*** Opening Supplied text ***

Every December, when the Portland sun disappears, my mental health depends on a steady stream of sugary-sweet holiday rom-coms. While I love the low-budget movies (unlicensed new pop songs with auto-tuned jingle bells! Every scene obviously filmed in the same McMansion, even the ones that take place at "work"! Chemistry between romantic leads that lands anywhere between "wooden strangers" and "sizzling Christmas miracle"!), and while I love the high-budget movies (better music and settings, but chemistry can still be a struggle!), there's no replacing a holiday romance book. Nothing warms my heart more than an incredibly goofy series of mild misadventures that end with people learning about themselves and finding love!
This year's list is stacked, and there are some trends worth calling out! Many of these titles are written by duos (friends who love romance, and actual romantic couples), many of these titles are explicitly set in or near holiday rom-coms being filmed (people should find love in the gazebos where people pretend to find love), and all of these titles will pair perfectly with sitting next to a fire with a cup of hot cocoa (or will make you feel this cozy, even if you don't have a fireplace handy).
There's more romance! This is not my first Christmas-themed rodeo, where no one can tame the bull except the sensitive, burly newcomer whose last name is suspiciously close to "Kringle." Explore: Let It Swoon: 11 Books to Make Your Heart Go Pa-Rum-Pa-Pa-Pum, Holiday Ever After: 12 Holiday Romances for the 12 Days of Kiss-mas, and the Best Romance Books of 2023. And do yourself a favor and start following the brand-new, Portland-based, romance-specific bookstore, Grand Gesture Books!
The premise of this one is amazing — one of the biggest rock bands in the world, the Steel Birds, disbanded years ago after a high-profile feud, and the adult children of the band have been offered a ton of money to get their moms back together for a glitzy Christmas Eve reunion. But it's not just their moms that are fiery opposites that might also love each other deeply!! My favorite detail: these adult children are named Melody and Beat; I'm betting extra-big on getting a heartfelt moment where someone talks about the power of music to bring people together. I'm also betting on a lot of completely wild plot twists thanks to the rock-and-roll of it all — the publisher copy mentions both "brawling santas" and "potential cult leader."

*** Closing Supplied text ***

• [Your assignment]:
Quote the holiday romance post above word for word, starting with "This year's list" and going on through "a fireplace handy).".

*** Opening Provided data ***

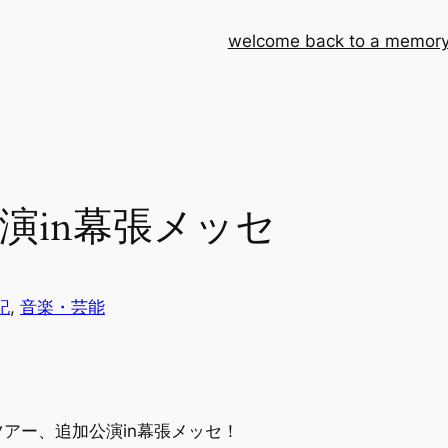
welcome back to a memory
演in幕張メッセ
記
, 
音楽・芸能
アー、追加公演in幕張メッセ！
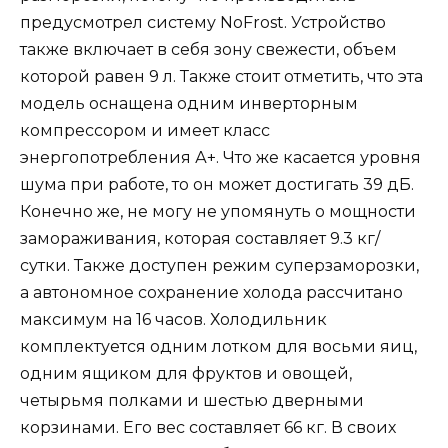
предусмотрел систему NoFrost. Устройство
также включает в себя зону свежести, объем
которой равен 9 л. Также стоит отметить, что эта
модель оснащена одним инверторным
компрессором и имеет класс
энергопотребления А+. Что же касается уровня
шума при работе, то он может достигать 39 дБ.
Конечно же, не могу не упомянуть о мощности
замораживания, которая составляет 9.3 кг/
сутки. Также доступен режим суперзаморозки,
а автономное сохранение холода рассчитано
максимум на 16 часов. Холодильник
комплектуется одним лотком для восьми яиц,
одним ящиком для фруктов и овощей,
четырьмя полками и шестью дверными
корзинами. Его вес составляет 66 кг. В своих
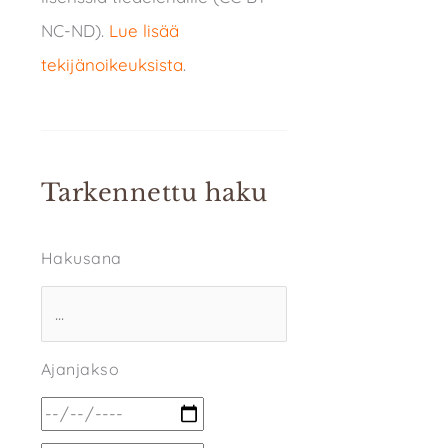
NC-ND).
Lue lisää
tekijänoikeuksista
.
Tarkennettu haku
Hakusana
Ajanjakso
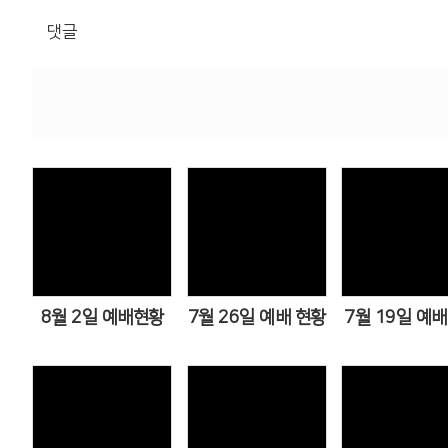
댓글
Views
Views
Views
8월 2일 예배현황
7월 26일 예배 현황
7월 19일 예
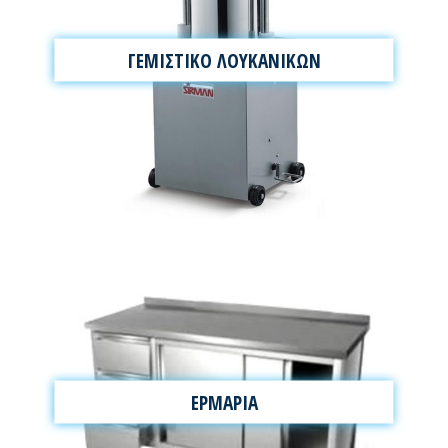
ΓΕΜΙΣΤΙΚΟ ΛΟΥΚΑΝΙΚΩΝ
ΕΡΜΑΡΙΑ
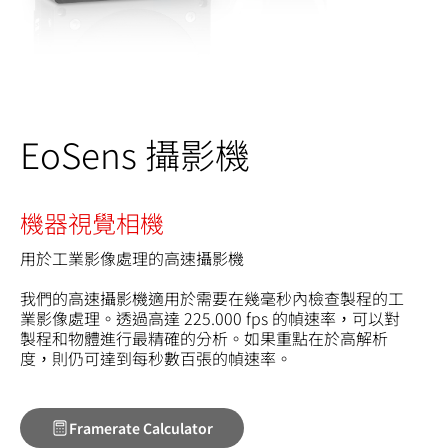
EoSens 攝影機
機器視覺相機
用於工業影像處理的高速攝影機
我們的高速攝影機適用於需要在幾毫秒內檢查製程的工
業影像處理。透過高達 225.000 fps 的幀速率，可以對
製程和物體進行最精確的分析。如果重點在於高解析
度，則仍可達到每秒數百張的幀速率。
Framerate Calculator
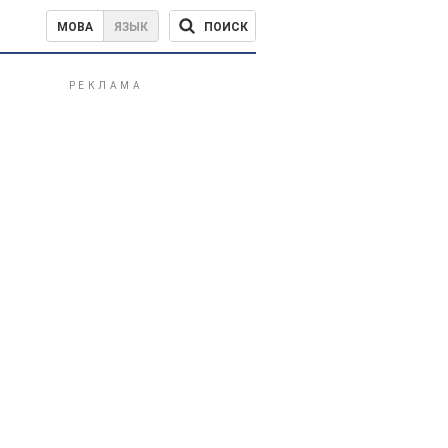
ПОИСК
МОВА
ЯЗЫК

*** Closing Provided data ***

• [Result of the task]:
This year's list is stacked, and there are some trends worth calling out! Many of these titles are written by duos (friends who love romance, and actual romantic couples), many of these titles are explicitly set in or near holiday rom-coms being filmed (people should find love in the gazebos where people pretend to find love), and all of these titles will pair perfectly with sitting next to a fire with a cup of hot cocoa (or will make you feel this cozy, even if you don't have a fireplace handy).